------ Selected extract ------

Matt Rourke/Associated Press

Regulators have given their blessing for Express Scripts to buy Medco Health Solutions, the final hurdle in a $29 billion deal creating the nation’s largest pharmacy benefits provider.

The Federal Trade Commission voted 3 to 1 to approve the acquisition on Monday, ending an eight-month inquiry into whether the deal would stifle competition in the pharmacy benefits industry. The agency’s approval is the closing of one of the largest deals of 2011, and one that was the subject of a lot of antitrust concerns.

“The acquisition of Medco by Express Scripts will likely not change these dynamics: the merging parties are not particularly close competitors, the market today is not conducive to coordinated interaction, and there is little risk of the merged company exercising monopsony power,” the commission’s majority said in a statement.

In July, Express Scripts offered $28.80 a share in cash and 0.81 of an Express Scripts share for each Medco share. Shareholders of both companies had approved the deal. On Monday, the companies announced the deal was completed.

“Our merger is exactly what the country needs now,” George Paz, chief executive of Express Scripts, said in a statement. “It represents the next chapter of our mission to lower costs, drive out waste in health care and improve patient health.”

------

● **Exercise tasks**
a - In the article on the Express Scripts and Medco deal, what was the Federal Trade Commission's vote on the acquisition?
b - Transcribe part of the article on the Express Scripts and Medco deal: begin at the words "The Federal Trade" and stop after "deal was completed.".
c - Go on with the news article about Express Scripts buying Medco, picking up after its last sentence.

------ Raw data ------

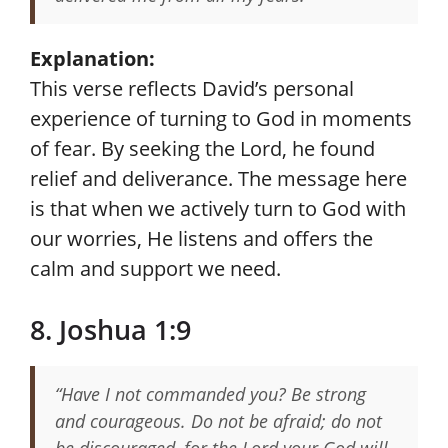
Explanation:
This verse reflects David’s personal
experience of turning to God in moments
of fear. By seeking the Lord, he found
relief and deliverance. The message here
is that when we actively turn to God with
our worries, He listens and offers the
calm and support we need.
8. Joshua 1:9
“Have I not commanded you? Be strong
and courageous. Do not be afraid; do not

------

● **Exercise responses**
a - 3 to 1

b -
The Federal Trade Commission voted 3 to 1 to approve the acquisition on Monday, ending an eight-month inquiry into whether the deal would stifle competition in the pharmacy benefits industry. The agency’s approval is the closing of one of the largest deals of 2011, and one that was the subject of a lot of antitrust concerns.

“The acquisition of Medco by Express Scripts will likely not change these dynamics: the merging parties are not particularly close competitors, the market today is not conducive to coordinated interaction, and there is little risk of the merged company exercising monopsony power,” the commission’s majority said in a statement.

In July, Express Scripts offered $28.80 a share in cash and 0.81 of an Express Scripts share for each Medco share. Shareholders of both companies had approved the deal. On Monday, the companies announced the deal was completed.

c -
A focus of the commission’s inquiry was whether patients covered by the pharmacy benefits industry, which has only one other major independent player, CVS Caremark, would be harmed by the creation of a mega-provider. But the commission’s majority found that the pharmacy benefits industry was “characterized by numerous, vigorous competitors who are expanding and winning business from traditional market leaders.”

“This was not an easy decision,” the three commissioners voting to approve the deal said in a statement. But the commissioners noted that few of the dangers of a merger between pharmacy benefits giants — rising prices on specialty drugs and anticompetitive bidding processes with retailers — were likely to pan out.

The sole dissenter in the F.T.C.’s vote, Commissioner Julie Brill, said in a separate statement that the merger would create a “duopoly with few efficiencies in a market with high entry barriers — something no court has ever approved.”